Although the majority did not focus on retroactivity, the dissent picked up on this “troubling question” and suggested looking to Congress for resolution. As retroactivity remains an ongoing concern, we recommend businesses keep vigilant regarding states’ attempts to adopt or apply sales tax retroactively in order to potentially mitigate exposure. For instance, by coming forward through voluntary disclosure programs, most states will limit that lookback period to three or four years and waive certain penalties. Moreover, if a state does apply the Wayfair standard retroactively, we would expect such application to be challenged.
3. Will Congress Act or Remain Silent?
An apparent point of contention among the justices at oral argument was whether the Court, rather than Congress, is the appropriate body to reconsider Quill.
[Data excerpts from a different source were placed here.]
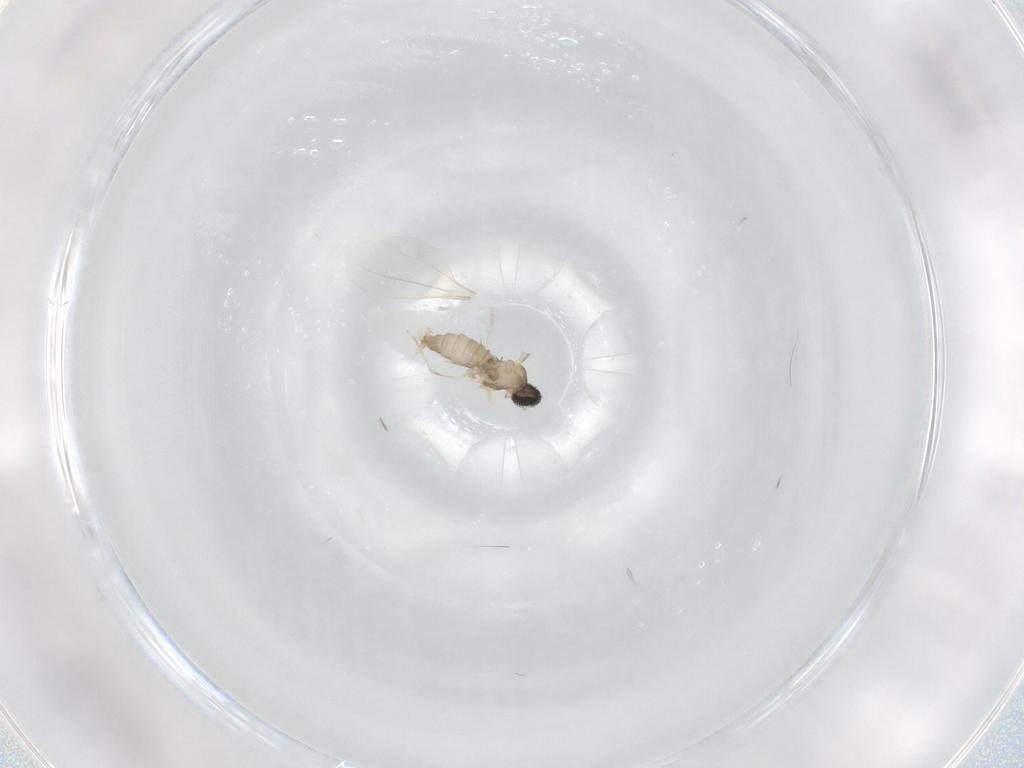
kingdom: Animalia
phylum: Arthropoda
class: Insecta
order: Diptera
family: Cecidomyiidae
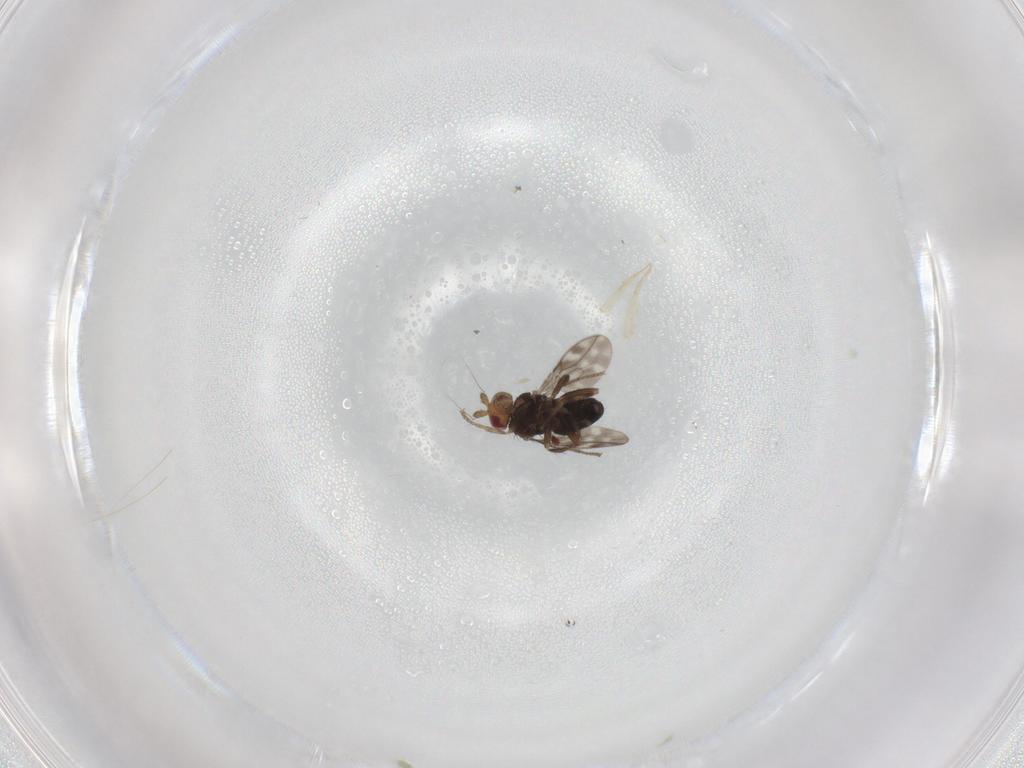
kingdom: Animalia
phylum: Arthropoda
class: Insecta
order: Diptera
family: Sphaeroceridae
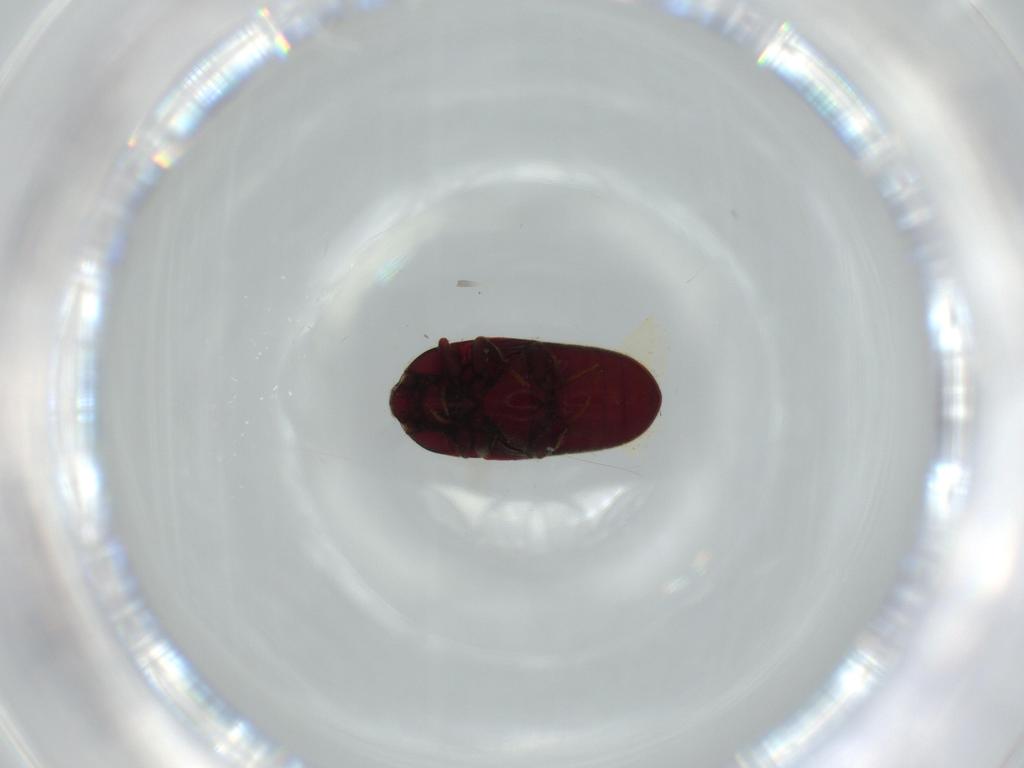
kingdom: Animalia
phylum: Arthropoda
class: Insecta
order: Coleoptera
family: Throscidae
Writing for the majority, Justice Kennedy answered that question in the affirmative, stating “[i]t is inconsistent with the Court’s proper role to ask Congress to address a false constitutional premise of this Court’s own creation,” and that “[c]ourts have acted as the front line of review in this limited sphere.” In doing so, the majority appears to suggest that departing from established precedent may be proper – perhaps even advisable – if it is to fix a “mistake” that the Court itself created, notwithstanding Congress’ ability to intervene. Chief Justice Roberts, writing for the dissent, acknowledged that Quill may have been wrongly decided, but would have exercised restraint and “let Congress decide whether to depart from the physical-presence rule that has governed . . . for half a century.” Congress, he stated, is better equipped to “directly consider the competing interests at stake,” and could have crafted a compromise between the stakeholders “beyond anything the Judiciary could match,” including providing “a nuanced answer to the troubling question whether any change will have retroactive effect.” In sum, the dissent recognized that the physical presence standard was one of many “established rules” that allowed the ecommerce industry to flourish over the past 25 years, and cautioned that “[a]ny alteration to those rules with the potential to disrupt the development of such a critical segment of the economy should be undertaken by Congress.”
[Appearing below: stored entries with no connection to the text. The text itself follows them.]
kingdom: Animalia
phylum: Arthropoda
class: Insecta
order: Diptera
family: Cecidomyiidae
As the Court in Quill noted, “[t]he underlying issue here is one that Congress may be better qualified to resolve and one that it has the ultimate power to resolve.” To this end, the dissent in Wayfair noted that “Congress has . . . been considering whether to alter the rule established in Bellas Hess for some time.” Indeed, the Marketplace Fairness Act of 2013 passed the Senate with bipartisan support, and the 2017 iteration of that bill, along with the Remote Transactions Parity Act of 2017 and the No Regulation Without Representation Act of 2017, are currently pending before Congress. However, now that Quill and Bellas Hess have been overruled, state lawmakers and tax administrators may have a diminished incentive to push Congressional leaders to act. It will be interesting to see whether and to what extent Congress pursues a legislative solution in light of the Court’s decision today.